▶ **About this exercise**
Leaving out the images, transcribe every record below exactly.

Saved entries:
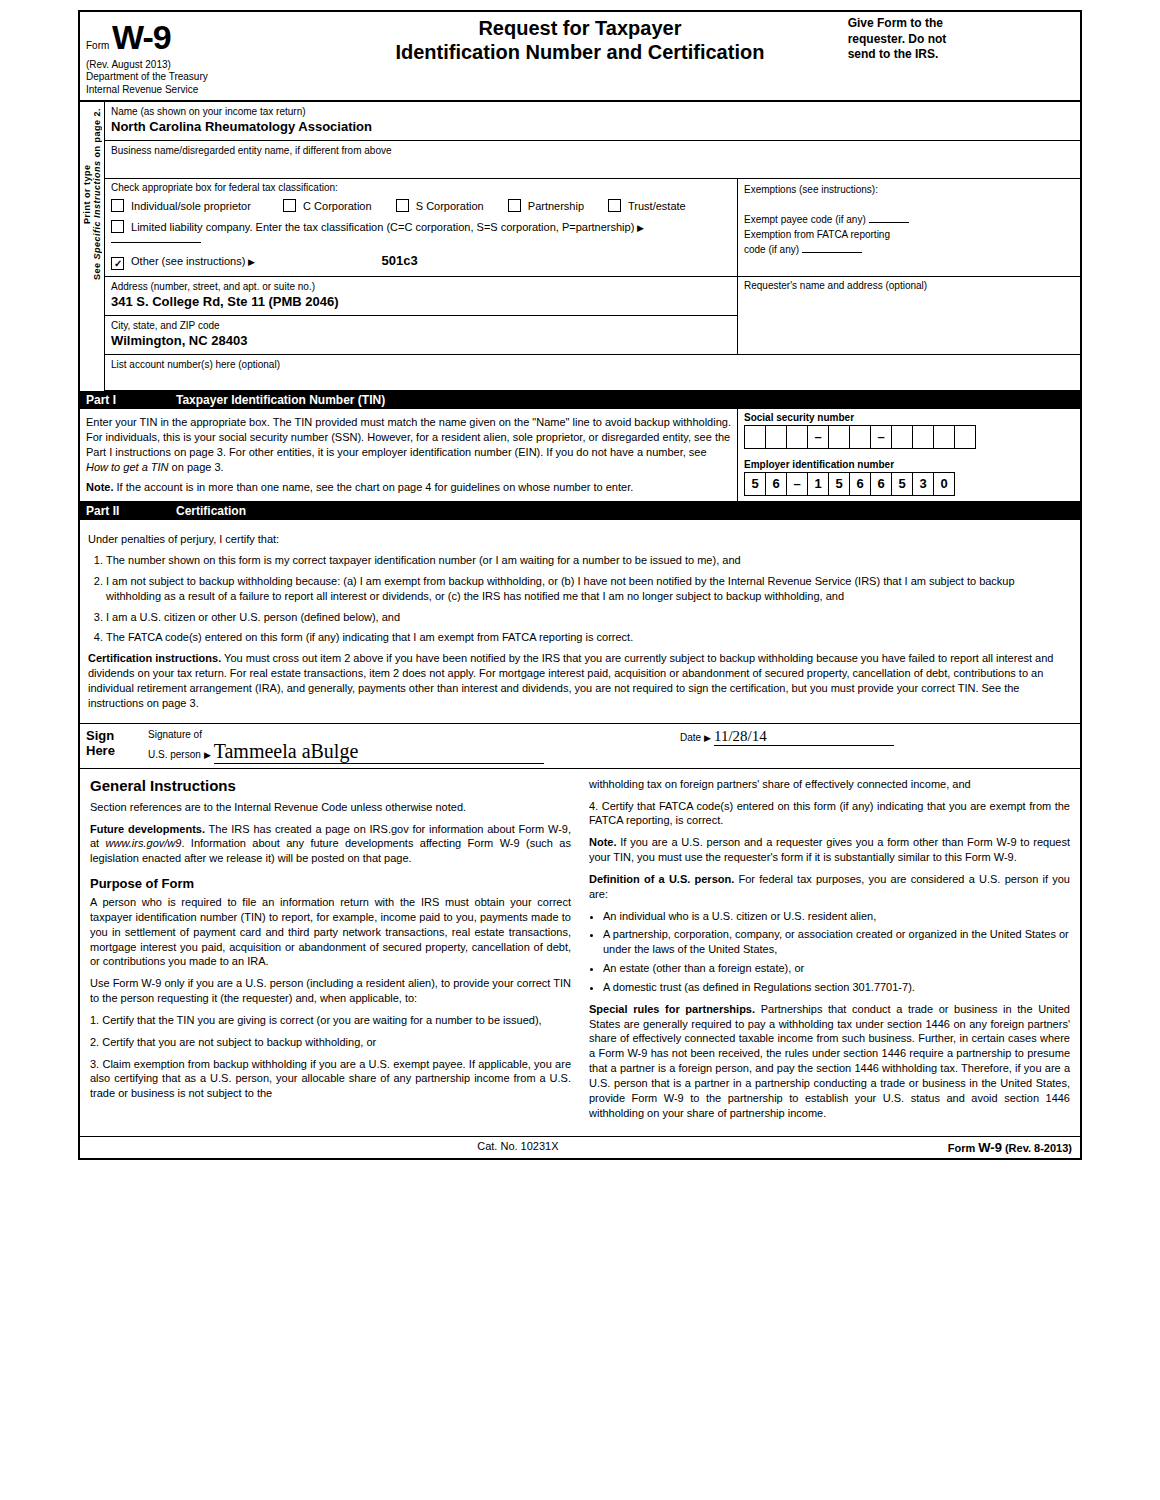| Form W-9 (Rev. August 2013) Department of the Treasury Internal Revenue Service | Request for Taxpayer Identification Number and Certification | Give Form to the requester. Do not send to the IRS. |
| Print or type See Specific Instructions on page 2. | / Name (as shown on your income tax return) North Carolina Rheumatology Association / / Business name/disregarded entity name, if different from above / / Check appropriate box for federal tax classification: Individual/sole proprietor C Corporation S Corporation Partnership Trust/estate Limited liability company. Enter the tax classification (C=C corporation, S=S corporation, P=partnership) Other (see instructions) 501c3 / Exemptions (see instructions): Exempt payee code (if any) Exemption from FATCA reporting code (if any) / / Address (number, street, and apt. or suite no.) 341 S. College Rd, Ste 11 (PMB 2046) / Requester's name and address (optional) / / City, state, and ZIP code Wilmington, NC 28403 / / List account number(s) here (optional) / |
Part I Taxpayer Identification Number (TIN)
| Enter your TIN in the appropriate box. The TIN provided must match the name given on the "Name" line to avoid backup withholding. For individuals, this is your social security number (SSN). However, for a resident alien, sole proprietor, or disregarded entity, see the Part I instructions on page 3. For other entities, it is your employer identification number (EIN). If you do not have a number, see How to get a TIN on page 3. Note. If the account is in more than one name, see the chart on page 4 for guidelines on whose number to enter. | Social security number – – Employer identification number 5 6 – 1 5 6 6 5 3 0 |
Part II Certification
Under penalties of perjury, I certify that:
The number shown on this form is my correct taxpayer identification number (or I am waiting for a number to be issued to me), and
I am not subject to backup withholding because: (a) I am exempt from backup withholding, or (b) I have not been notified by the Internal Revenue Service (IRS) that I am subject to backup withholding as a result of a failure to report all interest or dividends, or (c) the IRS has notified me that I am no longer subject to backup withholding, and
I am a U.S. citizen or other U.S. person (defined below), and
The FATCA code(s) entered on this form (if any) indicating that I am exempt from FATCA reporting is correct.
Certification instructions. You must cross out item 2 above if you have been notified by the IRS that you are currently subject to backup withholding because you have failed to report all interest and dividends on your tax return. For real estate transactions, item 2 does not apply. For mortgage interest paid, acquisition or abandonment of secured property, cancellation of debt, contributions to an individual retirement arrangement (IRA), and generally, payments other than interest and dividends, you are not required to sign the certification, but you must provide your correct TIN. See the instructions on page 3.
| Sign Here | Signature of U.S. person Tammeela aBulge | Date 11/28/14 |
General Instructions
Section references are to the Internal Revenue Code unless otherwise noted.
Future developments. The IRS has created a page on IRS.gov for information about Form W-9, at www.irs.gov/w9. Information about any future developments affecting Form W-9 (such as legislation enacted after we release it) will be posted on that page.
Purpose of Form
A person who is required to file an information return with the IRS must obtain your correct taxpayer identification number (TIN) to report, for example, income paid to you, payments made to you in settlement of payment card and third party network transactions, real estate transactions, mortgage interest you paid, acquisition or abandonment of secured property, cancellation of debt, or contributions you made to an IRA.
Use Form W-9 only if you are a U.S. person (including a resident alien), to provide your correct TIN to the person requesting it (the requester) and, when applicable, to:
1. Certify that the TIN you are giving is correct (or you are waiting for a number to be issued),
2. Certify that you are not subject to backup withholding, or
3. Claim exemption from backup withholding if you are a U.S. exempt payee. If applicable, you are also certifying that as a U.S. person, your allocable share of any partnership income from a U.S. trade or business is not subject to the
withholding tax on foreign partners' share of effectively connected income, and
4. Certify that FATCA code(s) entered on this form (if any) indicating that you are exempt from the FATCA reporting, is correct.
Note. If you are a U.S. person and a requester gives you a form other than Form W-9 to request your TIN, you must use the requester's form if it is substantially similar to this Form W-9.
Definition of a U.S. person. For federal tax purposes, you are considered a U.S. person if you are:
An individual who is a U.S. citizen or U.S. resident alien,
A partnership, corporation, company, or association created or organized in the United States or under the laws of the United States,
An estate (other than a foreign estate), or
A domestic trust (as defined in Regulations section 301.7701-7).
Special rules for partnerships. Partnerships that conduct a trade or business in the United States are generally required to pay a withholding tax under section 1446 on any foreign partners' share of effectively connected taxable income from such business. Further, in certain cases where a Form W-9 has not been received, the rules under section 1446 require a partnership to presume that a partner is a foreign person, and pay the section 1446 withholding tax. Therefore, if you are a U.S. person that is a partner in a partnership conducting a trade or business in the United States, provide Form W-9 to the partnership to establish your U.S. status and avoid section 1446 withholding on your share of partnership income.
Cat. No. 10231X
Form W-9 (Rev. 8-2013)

▶ **Finished exercise**
| Form W-9 (Rev. August 2013) Department of the Treasury Internal Revenue Service | Request for Taxpayer Identification Number and Certification | Give Form to the requester. Do not send to the IRS. |
| Print or type See Specific Instructions on page 2. | / Name (as shown on your income tax return) North Carolina Rheumatology Association / / Business name/disregarded entity name, if different from above / / Check appropriate box for federal tax classification: Individual/sole proprietor C Corporation S Corporation Partnership Trust/estate Limited liability company. Enter the tax classification (C=C corporation, S=S corporation, P=partnership) Other (see instructions) 501c3 / Exemptions (see instructions): Exempt payee code (if any) Exemption from FATCA reporting code (if any) / / Address (number, street, and apt. or suite no.) 341 S. College Rd, Ste 11 (PMB 2046) / Requester's name and address (optional) / / City, state, and ZIP code Wilmington, NC 28403 / / List account number(s) here (optional) / |
Part I Taxpayer Identification Number (TIN)
| Enter your TIN in the appropriate box. The TIN provided must match the name given on the "Name" line to avoid backup withholding. For individuals, this is your social security number (SSN). However, for a resident alien, sole proprietor, or disregarded entity, see the Part I instructions on page 3. For other entities, it is your employer identification number (EIN). If you do not have a number, see How to get a TIN on page 3. Note. If the account is in more than one name, see the chart on page 4 for guidelines on whose number to enter. | Social security number – – Employer identification number 5 6 – 1 5 6 6 5 3 0 |
Part II Certification
Under penalties of perjury, I certify that:
The number shown on this form is my correct taxpayer identification number (or I am waiting for a number to be issued to me), and
I am not subject to backup withholding because: (a) I am exempt from backup withholding, or (b) I have not been notified by the Internal Revenue Service (IRS) that I am subject to backup withholding as a result of a failure to report all interest or dividends, or (c) the IRS has notified me that I am no longer subject to backup withholding, and
I am a U.S. citizen or other U.S. person (defined below), and
The FATCA code(s) entered on this form (if any) indicating that I am exempt from FATCA reporting is correct.
Certification instructions. You must cross out item 2 above if you have been notified by the IRS that you are currently subject to backup withholding because you have failed to report all interest and dividends on your tax return. For real estate transactions, item 2 does not apply. For mortgage interest paid, acquisition or abandonment of secured property, cancellation of debt, contributions to an individual retirement arrangement (IRA), and generally, payments other than interest and dividends, you are not required to sign the certification, but you must provide your correct TIN. See the instructions on page 3.
| Sign Here | Signature of U.S. person Tammeela aBulge | Date 11/28/14 |
General Instructions
Section references are to the Internal Revenue Code unless otherwise noted.
Future developments. The IRS has created a page on IRS.gov for information about Form W-9, at www.irs.gov/w9. Information about any future developments affecting Form W-9 (such as legislation enacted after we release it) will be posted on that page.
Purpose of Form
A person who is required to file an information return with the IRS must obtain your correct taxpayer identification number (TIN) to report, for example, income paid to you, payments made to you in settlement of payment card and third party network transactions, real estate transactions, mortgage interest you paid, acquisition or abandonment of secured property, cancellation of debt, or contributions you made to an IRA.
Use Form W-9 only if you are a U.S. person (including a resident alien), to provide your correct TIN to the person requesting it (the requester) and, when applicable, to:
1. Certify that the TIN you are giving is correct (or you are waiting for a number to be issued),
2. Certify that you are not subject to backup withholding, or
3. Claim exemption from backup withholding if you are a U.S. exempt payee. If applicable, you are also certifying that as a U.S. person, your allocable share of any partnership income from a U.S. trade or business is not subject to the
withholding tax on foreign partners' share of effectively connected income, and
4. Certify that FATCA code(s) entered on this form (if any) indicating that you are exempt from the FATCA reporting, is correct.
Note. If you are a U.S. person and a requester gives you a form other than Form W-9 to request your TIN, you must use the requester's form if it is substantially similar to this Form W-9.
Definition of a U.S. person. For federal tax purposes, you are considered a U.S. person if you are:
An individual who is a U.S. citizen or U.S. resident alien,
A partnership, corporation, company, or association created or organized in the United States or under the laws of the United States,
An estate (other than a foreign estate), or
A domestic trust (as defined in Regulations section 301.7701-7).
Special rules for partnerships. Partnerships that conduct a trade or business in the United States are generally required to pay a withholding tax under section 1446 on any foreign partners' share of effectively connected taxable income from such business. Further, in certain cases where a Form W-9 has not been received, the rules under section 1446 require a partnership to presume that a partner is a foreign person, and pay the section 1446 withholding tax. Therefore, if you are a U.S. person that is a partner in a partnership conducting a trade or business in the United States, provide Form W-9 to the partnership to establish your U.S. status and avoid section 1446 withholding on your share of partnership income.
Cat. No. 10231X
Form W-9 (Rev. 8-2013)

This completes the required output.